I have been out in the same area with RonW and he has had success with a top water frog. There are a lot of holes in the vegetation so I prefer to use plastic worms rigged weedless and no weight. This allows me to let them fall in to the holes naturally and also drift with the current. Casting up current and then a slow retrieve with light twitches seem to be the best technique.


----------



## Guest

> I have been out in the same area with RonW and he has had success with a top water frog. There are a lot of holes in the vegetation so I prefer to use plastic worms rigged weedless and no weight. This allows me to let them fall in to the holes naturally and also drift with the current. Casting up current and then a slow retrieve with light twitches seem to be the best technique.


that's exactly what I did that technique in rocks springs in wekiva river and end up caught 17 bass in my kayak another day! 


BTW,

nice Bhass! Sure it's look ugly and mean ;D


----------



## deerfly

sure looks like some killer deer hair bug territory ya got there.


----------



## Ron_W.

I tried it Sunday afternoon. Great weather, lots of boats, few fish. Chris was doing well on bait but the plastic bite was off. Got a ten incher and a couple of bream and missed a couple of decent strikes on the worm. Saw few fish, wrong place at the wrong time I guess.


----------



## tom_in_orl

Sorry I missed your call Ron. I would not have been able to fish with you anyways. Too many honey-dos. I am surprised to hear you didn't do better than that. I have actually been incorporating most of your techniques regarding presentation into my fishing style and its paid off. The one thing I will say about that river is the last hour of day light seems to be the most productive. Weekends are the least productive due to the traffic.


----------



## White_Lightning

Since I finally learned how to post pics, I thought I would put a few on.  First photo was on 1/14/08.  5 fish limit total of 18 lbs 9 oz. with the largest fish of 5lbs 11oz.  Second photo 2/3/08.  5 fish limit total of 20 lbs 4 oz. with the largest fish of 5 lbs. 14 oz.
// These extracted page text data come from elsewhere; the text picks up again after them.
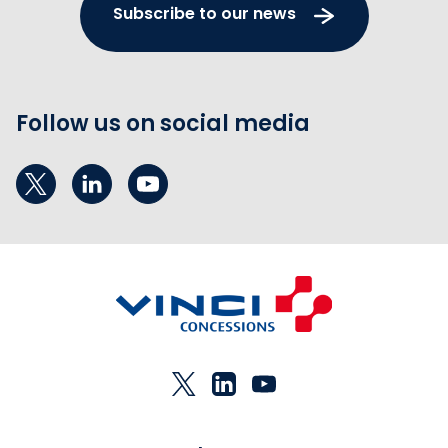
Subscribe to our news
Follow us on social media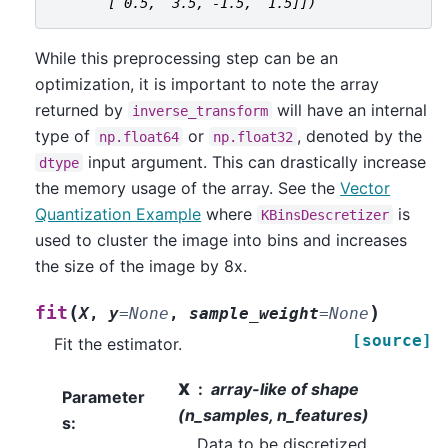
       [ 0.5,  3.5, -1.5,  1.5]])
While this preprocessing step can be an
optimization, it is important to note the array
returned by
will have an internal
inverse_transform
type of
or
, denoted by the
np.float64
np.float32
input argument. This can drastically increase
dtype
the memory usage of the array. See the
Vector
Quantization Example
where
is
KBinsDescretizer
used to cluster the image into bins and increases
the size of the image by 8x.
(
)
fit
X
,
y
=
None
,
sample_weight
=
None
[source]
Fit the estimator.
X
array-like of shape
Parameter
(n_samples, n_features)
s
:
Data to be discretized.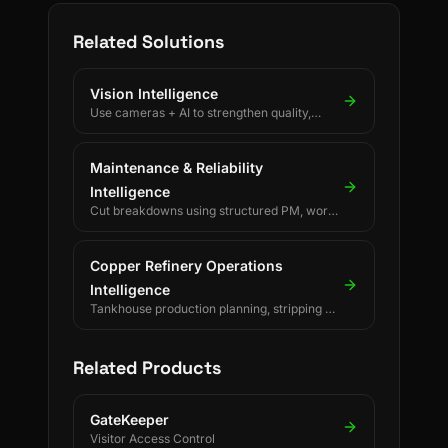
Related Solutions
Vision Intelligence
Use cameras + AI to strengthen quality,
safety, and process discipline.
Maintenance & Reliability
Intelligence
Cut breakdowns using structured PM, work
orders, and reliability KPIs.
Copper Refinery Operations
Intelligence
Tankhouse production planning, stripping &
changeover decisions, crane scheduling,
PLC-driven readings and SAP/ERP-
integrated forecasting for electrolytic
Related Products
copper refineries.
GateKeeper
Visitor Access Control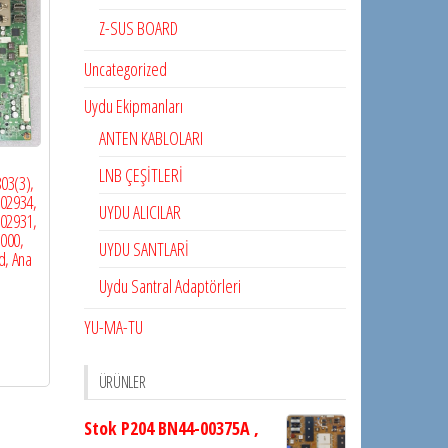
Z-SUS BOARD
Uncategorized
Uydu Ekipmanları
ANTEN KABLOLARI
LNB ÇEŞİTLERİ
03(3),
02934,
UYDU ALICILAR
02931,
000,
UYDU SANTLARİ
d, Ana
Uydu Santral Adaptörleri
YU-MA-TU
ÜRÜNLER
Stok P204 BN44-00375A ,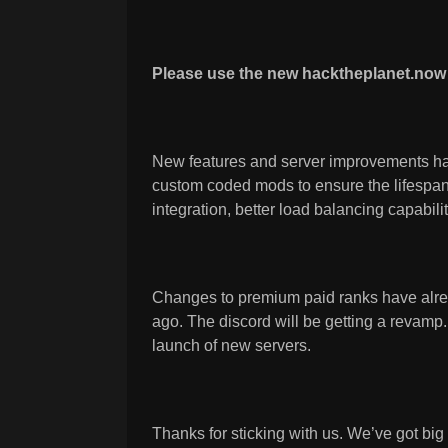
Please use the new hacktheplanet.now 
New features and server improvements ha
custom coded mods to ensure the lifespan 
integration, better load balancing capabili
Changes to premium paid ranks have alr
ago. The discord will be getting a revamp
launch of new servers.
Thanks for sticking with us. We’ve got bi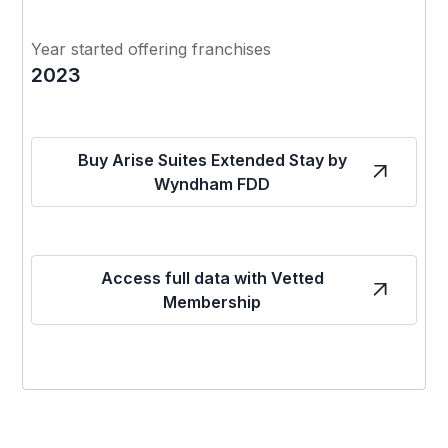
Year started offering franchises
2023
Buy Arise Suites Extended Stay by
Wyndham FDD
Access full data with Vetted
Membership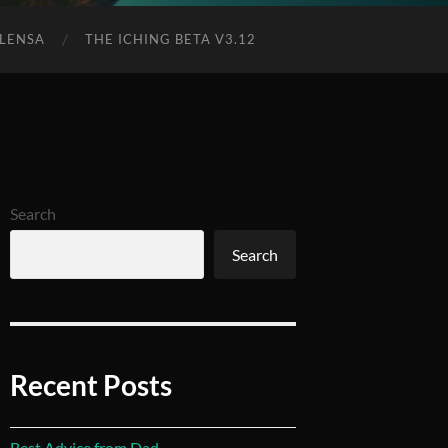
 LENSA
THE ICHING BETA V3.12
Search
Search
Recent Posts
Best Advice from Dad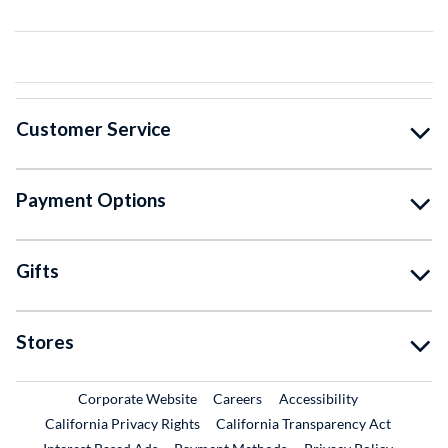
Customer Service
Payment Options
Gifts
Stores
External Link
External Link
Corporate Website
Careers
Accessibility
California Privacy Rights
California Transparency Act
All caught on artificials in less than 18" of water.  Can't get where the fish were in anything but a small boat.  God I love my Gheenoe.

ZT


----------



## tom_in_orl

Wow!!! Nice Job! [smiley=bravo.gif]


----------



## MATT

What the heck is that thing behind you!


----------



## Ron_W.

Nice string.


----------



## easy

what white lightning failed to tell you is that i was fishing with him that day and i caught and released a nice 8 pound bass according to the boca grip


----------



## deerfly

i guess they're spawning now


----------



## easy

hey Tom

why did you remove zanes (white lightning) pictures ??????????

they were there yesterday


----------



## JRH

> hey Tom
> 
> why did you remove zanes (white lightning) pictures ??????????
> 
> they were there yesterday




I can still see them...


----------



## iMacattack

> hey Tom
> 
> why did you remove zanes (white lightning) pictures ??????????
> 
> they were there yesterday


Pictures are there, nothing has been edited.


----------



## easy

must be my computer here, they like to filter lots of stuff


----------



## buck

Nice fish guys, nice to see some of us still like to freshwater also.


----------



## Captain_Shane

Awesome mess of fish! What happened to that horse? ;D


----------



## easy

we put him on female hormnes so he would shrink, then the kids could just walk up and jump on


----------



## Big_Fish

> nice bass tom looks like your holding the top bass for 2008 way to go


I guess I will have to take a pic of my next fish!


----------